Collection entries:
▼

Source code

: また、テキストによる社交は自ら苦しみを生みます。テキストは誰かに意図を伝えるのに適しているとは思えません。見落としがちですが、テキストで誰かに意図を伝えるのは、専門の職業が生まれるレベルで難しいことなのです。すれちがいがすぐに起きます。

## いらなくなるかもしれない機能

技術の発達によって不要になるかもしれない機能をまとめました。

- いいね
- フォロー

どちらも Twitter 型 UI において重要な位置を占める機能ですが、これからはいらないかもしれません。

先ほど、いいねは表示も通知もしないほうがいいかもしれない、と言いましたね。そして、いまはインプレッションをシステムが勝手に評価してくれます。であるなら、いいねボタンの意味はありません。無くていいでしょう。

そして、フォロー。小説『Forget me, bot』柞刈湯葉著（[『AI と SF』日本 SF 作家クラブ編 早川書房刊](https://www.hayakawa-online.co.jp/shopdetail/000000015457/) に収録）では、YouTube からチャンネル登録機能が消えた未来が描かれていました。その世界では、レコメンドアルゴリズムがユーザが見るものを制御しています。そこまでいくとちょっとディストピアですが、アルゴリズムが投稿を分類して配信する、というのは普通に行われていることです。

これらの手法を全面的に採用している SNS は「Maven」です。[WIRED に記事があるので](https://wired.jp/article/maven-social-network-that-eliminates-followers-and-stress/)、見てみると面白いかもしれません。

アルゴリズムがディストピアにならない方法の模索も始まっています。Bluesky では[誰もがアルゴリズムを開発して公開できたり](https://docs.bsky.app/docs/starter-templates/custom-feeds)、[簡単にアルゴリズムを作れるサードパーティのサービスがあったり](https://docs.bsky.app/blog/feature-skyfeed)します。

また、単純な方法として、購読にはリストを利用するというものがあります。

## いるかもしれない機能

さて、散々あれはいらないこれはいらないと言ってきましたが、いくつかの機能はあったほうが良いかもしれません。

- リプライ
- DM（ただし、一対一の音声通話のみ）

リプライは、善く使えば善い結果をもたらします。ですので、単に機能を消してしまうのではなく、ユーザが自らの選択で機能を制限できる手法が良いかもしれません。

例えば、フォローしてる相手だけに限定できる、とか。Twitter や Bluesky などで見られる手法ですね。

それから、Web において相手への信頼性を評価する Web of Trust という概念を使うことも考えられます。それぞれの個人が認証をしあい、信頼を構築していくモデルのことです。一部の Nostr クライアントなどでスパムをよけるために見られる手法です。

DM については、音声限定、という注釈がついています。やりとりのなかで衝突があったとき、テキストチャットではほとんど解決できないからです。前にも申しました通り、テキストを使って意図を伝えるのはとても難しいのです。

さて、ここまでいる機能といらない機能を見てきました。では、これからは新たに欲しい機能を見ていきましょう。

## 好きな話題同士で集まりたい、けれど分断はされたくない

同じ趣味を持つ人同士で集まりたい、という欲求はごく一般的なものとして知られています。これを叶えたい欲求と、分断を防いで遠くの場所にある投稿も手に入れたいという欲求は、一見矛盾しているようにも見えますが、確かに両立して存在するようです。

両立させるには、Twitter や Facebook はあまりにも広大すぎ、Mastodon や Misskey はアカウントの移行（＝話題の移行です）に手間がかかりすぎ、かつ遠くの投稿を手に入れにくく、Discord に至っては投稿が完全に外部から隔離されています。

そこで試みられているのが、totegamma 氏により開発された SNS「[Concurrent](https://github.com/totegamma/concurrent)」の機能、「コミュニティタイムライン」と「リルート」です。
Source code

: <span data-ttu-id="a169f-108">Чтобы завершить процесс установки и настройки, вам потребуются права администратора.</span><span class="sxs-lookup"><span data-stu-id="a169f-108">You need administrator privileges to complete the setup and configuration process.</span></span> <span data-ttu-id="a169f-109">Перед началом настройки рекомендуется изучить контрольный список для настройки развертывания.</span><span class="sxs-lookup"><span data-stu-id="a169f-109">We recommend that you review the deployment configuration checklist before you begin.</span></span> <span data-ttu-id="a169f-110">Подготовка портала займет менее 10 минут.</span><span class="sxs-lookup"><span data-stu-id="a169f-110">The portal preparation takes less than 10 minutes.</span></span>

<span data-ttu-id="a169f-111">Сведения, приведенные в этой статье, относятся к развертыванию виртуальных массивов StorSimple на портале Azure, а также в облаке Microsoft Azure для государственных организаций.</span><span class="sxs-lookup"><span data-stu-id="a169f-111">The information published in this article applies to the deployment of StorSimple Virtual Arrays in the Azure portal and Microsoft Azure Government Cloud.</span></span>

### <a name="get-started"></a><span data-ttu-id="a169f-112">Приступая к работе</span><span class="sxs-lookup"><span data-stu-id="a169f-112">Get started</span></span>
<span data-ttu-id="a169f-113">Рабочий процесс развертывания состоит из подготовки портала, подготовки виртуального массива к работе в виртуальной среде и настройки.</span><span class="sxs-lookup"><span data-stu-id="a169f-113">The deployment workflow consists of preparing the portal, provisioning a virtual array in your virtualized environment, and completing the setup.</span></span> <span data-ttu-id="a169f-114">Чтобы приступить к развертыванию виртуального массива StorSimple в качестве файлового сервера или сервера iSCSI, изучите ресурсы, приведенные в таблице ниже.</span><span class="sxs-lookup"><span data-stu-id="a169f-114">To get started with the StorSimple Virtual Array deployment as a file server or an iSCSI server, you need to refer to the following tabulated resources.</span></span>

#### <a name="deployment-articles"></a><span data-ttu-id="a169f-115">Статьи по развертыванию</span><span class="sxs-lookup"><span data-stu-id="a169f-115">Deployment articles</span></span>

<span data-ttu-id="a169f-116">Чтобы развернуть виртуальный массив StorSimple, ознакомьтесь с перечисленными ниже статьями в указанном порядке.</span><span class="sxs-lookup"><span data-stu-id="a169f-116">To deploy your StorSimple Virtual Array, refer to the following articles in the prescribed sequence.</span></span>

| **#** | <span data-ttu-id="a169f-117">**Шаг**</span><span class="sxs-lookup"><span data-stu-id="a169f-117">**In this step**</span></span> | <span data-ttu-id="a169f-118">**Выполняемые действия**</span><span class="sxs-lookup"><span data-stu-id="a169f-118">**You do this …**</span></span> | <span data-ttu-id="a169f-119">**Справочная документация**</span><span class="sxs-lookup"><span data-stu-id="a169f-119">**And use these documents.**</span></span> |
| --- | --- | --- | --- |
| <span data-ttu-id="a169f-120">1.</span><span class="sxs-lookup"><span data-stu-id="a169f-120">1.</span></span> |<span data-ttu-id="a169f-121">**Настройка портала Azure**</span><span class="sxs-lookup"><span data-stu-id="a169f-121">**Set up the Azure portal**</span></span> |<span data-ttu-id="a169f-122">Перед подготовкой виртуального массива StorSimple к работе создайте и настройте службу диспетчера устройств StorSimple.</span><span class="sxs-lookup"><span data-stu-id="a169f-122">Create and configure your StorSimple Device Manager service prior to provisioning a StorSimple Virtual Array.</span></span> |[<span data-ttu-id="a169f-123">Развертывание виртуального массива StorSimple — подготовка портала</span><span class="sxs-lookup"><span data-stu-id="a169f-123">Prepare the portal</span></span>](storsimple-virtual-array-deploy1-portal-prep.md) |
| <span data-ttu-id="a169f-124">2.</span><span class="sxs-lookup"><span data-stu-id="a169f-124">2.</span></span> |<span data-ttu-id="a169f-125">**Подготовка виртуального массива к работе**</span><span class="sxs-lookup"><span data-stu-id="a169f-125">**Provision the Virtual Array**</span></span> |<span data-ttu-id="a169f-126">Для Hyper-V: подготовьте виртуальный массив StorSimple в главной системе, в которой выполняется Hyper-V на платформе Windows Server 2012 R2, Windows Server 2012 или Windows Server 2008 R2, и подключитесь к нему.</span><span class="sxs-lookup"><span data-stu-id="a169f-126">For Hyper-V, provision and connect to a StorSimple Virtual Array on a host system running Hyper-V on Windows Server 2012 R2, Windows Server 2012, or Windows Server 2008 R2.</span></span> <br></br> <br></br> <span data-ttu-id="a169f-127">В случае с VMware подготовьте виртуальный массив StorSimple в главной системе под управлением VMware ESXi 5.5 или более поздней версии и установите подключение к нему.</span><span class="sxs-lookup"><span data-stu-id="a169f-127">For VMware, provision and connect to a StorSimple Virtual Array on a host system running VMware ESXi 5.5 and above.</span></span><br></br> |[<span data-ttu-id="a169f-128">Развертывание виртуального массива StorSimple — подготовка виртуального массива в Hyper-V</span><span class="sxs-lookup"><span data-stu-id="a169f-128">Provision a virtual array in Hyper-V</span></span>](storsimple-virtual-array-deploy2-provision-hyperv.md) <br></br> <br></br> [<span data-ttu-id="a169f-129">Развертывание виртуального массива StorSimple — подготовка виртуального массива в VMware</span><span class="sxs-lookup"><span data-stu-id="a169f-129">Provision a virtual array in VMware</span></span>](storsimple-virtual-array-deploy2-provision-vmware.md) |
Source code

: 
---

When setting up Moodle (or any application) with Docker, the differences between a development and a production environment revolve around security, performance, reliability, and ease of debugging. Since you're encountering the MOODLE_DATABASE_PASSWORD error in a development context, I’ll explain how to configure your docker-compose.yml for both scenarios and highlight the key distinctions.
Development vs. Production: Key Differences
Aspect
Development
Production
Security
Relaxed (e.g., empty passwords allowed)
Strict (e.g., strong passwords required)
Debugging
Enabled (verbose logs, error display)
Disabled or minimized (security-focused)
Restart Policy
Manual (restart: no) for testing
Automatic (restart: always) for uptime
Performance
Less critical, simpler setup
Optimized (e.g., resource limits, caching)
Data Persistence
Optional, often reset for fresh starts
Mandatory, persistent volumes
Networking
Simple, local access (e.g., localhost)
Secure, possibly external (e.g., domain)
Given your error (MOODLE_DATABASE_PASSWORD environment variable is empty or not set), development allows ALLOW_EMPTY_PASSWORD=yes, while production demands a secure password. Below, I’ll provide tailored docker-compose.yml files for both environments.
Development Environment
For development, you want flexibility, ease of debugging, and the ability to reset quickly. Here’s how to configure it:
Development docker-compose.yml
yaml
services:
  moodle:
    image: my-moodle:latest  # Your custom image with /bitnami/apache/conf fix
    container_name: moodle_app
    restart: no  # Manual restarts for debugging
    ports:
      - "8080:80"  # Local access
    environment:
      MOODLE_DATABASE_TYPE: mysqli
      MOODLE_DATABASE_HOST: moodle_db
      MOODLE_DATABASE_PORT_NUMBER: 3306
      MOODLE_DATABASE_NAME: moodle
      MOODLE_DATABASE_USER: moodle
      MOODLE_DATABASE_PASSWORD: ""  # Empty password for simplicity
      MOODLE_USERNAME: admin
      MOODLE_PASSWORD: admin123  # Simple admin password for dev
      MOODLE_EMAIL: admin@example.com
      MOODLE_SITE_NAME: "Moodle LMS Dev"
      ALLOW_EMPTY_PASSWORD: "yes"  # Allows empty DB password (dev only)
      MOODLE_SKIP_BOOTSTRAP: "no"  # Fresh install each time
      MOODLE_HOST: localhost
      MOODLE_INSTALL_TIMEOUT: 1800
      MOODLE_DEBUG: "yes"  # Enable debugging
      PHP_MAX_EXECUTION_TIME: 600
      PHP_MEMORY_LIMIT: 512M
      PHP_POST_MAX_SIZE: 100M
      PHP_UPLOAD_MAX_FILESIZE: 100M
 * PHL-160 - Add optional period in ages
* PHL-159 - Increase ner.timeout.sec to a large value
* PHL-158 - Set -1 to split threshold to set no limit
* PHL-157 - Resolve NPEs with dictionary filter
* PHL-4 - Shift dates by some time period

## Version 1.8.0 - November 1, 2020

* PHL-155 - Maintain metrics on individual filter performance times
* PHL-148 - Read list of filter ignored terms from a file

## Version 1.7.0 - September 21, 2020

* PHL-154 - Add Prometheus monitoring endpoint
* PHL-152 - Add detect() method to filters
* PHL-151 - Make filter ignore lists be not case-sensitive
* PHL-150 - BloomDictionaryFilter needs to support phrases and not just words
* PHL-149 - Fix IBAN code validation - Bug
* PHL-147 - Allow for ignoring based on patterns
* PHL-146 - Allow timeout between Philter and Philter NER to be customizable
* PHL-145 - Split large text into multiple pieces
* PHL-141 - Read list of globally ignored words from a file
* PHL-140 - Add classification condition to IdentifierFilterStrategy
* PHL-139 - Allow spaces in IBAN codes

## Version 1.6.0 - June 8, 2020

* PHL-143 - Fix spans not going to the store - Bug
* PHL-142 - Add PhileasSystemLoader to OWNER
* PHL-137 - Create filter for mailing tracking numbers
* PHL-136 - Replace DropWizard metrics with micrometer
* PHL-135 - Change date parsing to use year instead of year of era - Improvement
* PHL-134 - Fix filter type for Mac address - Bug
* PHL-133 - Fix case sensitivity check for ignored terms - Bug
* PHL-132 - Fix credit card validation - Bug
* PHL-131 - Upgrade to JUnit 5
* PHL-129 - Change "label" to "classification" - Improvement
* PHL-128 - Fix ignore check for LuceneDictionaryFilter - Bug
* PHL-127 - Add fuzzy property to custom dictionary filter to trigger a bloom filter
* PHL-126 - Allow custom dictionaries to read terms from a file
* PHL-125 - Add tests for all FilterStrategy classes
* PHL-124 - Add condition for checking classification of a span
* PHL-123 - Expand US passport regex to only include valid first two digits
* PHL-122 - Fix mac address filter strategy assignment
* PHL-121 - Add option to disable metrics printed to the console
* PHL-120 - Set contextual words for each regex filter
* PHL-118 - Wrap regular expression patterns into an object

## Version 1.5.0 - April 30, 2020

▲

→ Problem details: What is asked for is an exact copy of the lines above from the one containing "password (dev only)" through the one containing "into multiple pieces", and only those.

→ Result of this exercise:
      ALLOW_EMPTY_PASSWORD: "yes"  # Allows empty DB password (dev only)
      MOODLE_SKIP_BOOTSTRAP: "no"  # Fresh install each time
      MOODLE_HOST: localhost
      MOODLE_INSTALL_TIMEOUT: 1800
      MOODLE_DEBUG: "yes"  # Enable debugging
      PHP_MAX_EXECUTION_TIME: 600
      PHP_MEMORY_LIMIT: 512M
      PHP_POST_MAX_SIZE: 100M
      PHP_UPLOAD_MAX_FILESIZE: 100M
 * PHL-160 - Add optional period in ages
* PHL-159 - Increase ner.timeout.sec to a large value
* PHL-158 - Set -1 to split threshold to set no limit
* PHL-157 - Resolve NPEs with dictionary filter
* PHL-4 - Shift dates by some time period

## Version 1.8.0 - November 1, 2020

* PHL-155 - Maintain metrics on individual filter performance times
* PHL-148 - Read list of filter ignored terms from a file

## Version 1.7.0 - September 21, 2020

* PHL-154 - Add Prometheus monitoring endpoint
* PHL-152 - Add detect() method to filters
* PHL-151 - Make filter ignore lists be not case-sensitive
* PHL-150 - BloomDictionaryFilter needs to support phrases and not just words
* PHL-149 - Fix IBAN code validation - Bug
* PHL-147 - Allow for ignoring based on patterns
* PHL-146 - Allow timeout between Philter and Philter NER to be customizable
* PHL-145 - Split large text into multiple pieces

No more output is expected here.